━━━━━ Учебный текст ━━━━━

Эта теория возникла в противовес концепциям влечений: здесь агрессивное поведение рассматривается как ситуативный, а не эволюционный процесс. Основоположником этого направления исследования человеческой агрессивности считается Дж. Доллард. Согласно его теории, агрессия – это не автоматически возникающее в организме человека влечение, а реакция на фрустрацию, попытка преодолеть препятствие на пути к удовлетворению потребностей, достижению удовольствия и эмоционального равновесия.
Данная теория утверждает, что, во-первых, агрессия всегда есть следствие фрустрации и, во-вторых, фрустрация всегда влечет за собой агрессию. Помимо основных понятий агрессии и фрустрации, рассматриваемых неразрывно, теория оперирует также ключевыми понятиями торможения и замещения.
Агрессия понимается как намерение навредить другому своим действием.
Фрустрация возникает, когда появляется помеха осуществлению условной реакции. Причем степень фрустрации зависит от силы мотивации к выполнению желаемого действия, значительности препятствия и количества целенаправленных действий (попыток).

━━━━━

◆ Требования к заданиям ◆
[a] Кого текст о теории фрустрации называет основоположником этого направления исследования человеческой агрессивности?
[b] Скопируйте без изменений отрывок из текста о теории фрустрации, начиная со слов «Данная теория утверждает, что, во-первых, агрессия» и заканчивая словами «торможения и замещения.».
Этот материал не имеет отношения к тексту о теории фрустрации.

━━━━━ Набор данных ━━━━━

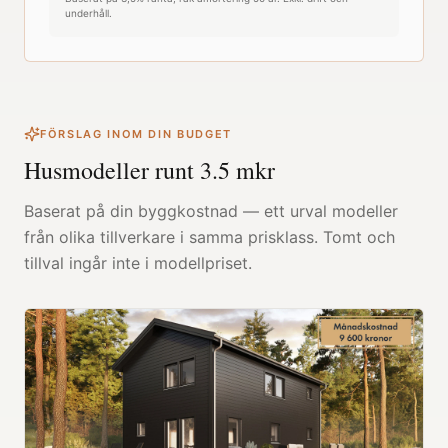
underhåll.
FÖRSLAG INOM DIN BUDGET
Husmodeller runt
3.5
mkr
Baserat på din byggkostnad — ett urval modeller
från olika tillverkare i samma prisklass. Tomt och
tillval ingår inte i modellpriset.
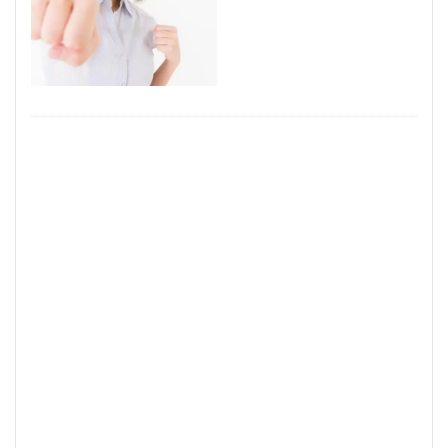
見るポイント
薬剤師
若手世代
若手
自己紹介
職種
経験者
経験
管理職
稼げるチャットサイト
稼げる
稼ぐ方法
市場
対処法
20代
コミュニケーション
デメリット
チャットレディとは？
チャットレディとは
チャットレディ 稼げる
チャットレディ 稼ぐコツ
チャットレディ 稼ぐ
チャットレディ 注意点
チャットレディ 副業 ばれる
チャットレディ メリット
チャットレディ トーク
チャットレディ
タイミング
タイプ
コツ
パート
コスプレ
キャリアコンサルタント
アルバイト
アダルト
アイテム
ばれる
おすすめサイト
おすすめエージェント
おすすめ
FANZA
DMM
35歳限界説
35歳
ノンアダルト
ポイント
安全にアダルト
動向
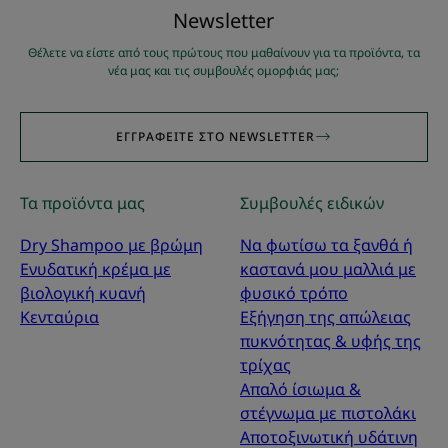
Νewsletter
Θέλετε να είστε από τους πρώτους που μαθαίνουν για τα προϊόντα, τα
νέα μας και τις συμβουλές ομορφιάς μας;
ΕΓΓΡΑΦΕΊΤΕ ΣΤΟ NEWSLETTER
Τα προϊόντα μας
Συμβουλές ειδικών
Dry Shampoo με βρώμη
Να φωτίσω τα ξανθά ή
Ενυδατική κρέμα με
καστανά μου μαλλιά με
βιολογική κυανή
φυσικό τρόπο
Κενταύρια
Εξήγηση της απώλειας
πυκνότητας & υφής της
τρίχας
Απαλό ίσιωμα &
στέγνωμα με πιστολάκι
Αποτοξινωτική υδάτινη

━━━━━
━━━━━ Набор данных ━━━━━

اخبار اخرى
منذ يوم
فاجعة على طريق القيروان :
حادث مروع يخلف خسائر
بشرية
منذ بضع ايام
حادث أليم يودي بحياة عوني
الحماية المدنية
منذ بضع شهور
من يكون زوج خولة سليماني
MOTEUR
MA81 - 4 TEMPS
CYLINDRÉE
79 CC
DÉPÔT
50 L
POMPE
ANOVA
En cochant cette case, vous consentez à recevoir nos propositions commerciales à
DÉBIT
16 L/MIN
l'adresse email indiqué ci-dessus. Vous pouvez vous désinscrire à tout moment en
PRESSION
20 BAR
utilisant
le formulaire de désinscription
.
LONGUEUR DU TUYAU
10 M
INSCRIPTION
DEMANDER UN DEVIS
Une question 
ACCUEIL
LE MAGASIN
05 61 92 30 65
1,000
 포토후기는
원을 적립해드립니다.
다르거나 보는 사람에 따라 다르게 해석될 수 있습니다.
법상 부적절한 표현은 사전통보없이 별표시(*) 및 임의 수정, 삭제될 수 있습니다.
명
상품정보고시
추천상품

━━━━━

◆ Пронумерованные ответы ◆
[a] Дж. Долларда.

[b]
Данная теория утверждает, что, во-первых, агрессия всегда есть следствие фрустрации и, во-вторых, фрустрация всегда влечет за собой агрессию. Помимо основных понятий агрессии и фрустрации, рассматриваемых неразрывно, теория оперирует также ключевыми понятиями торможения и замещения.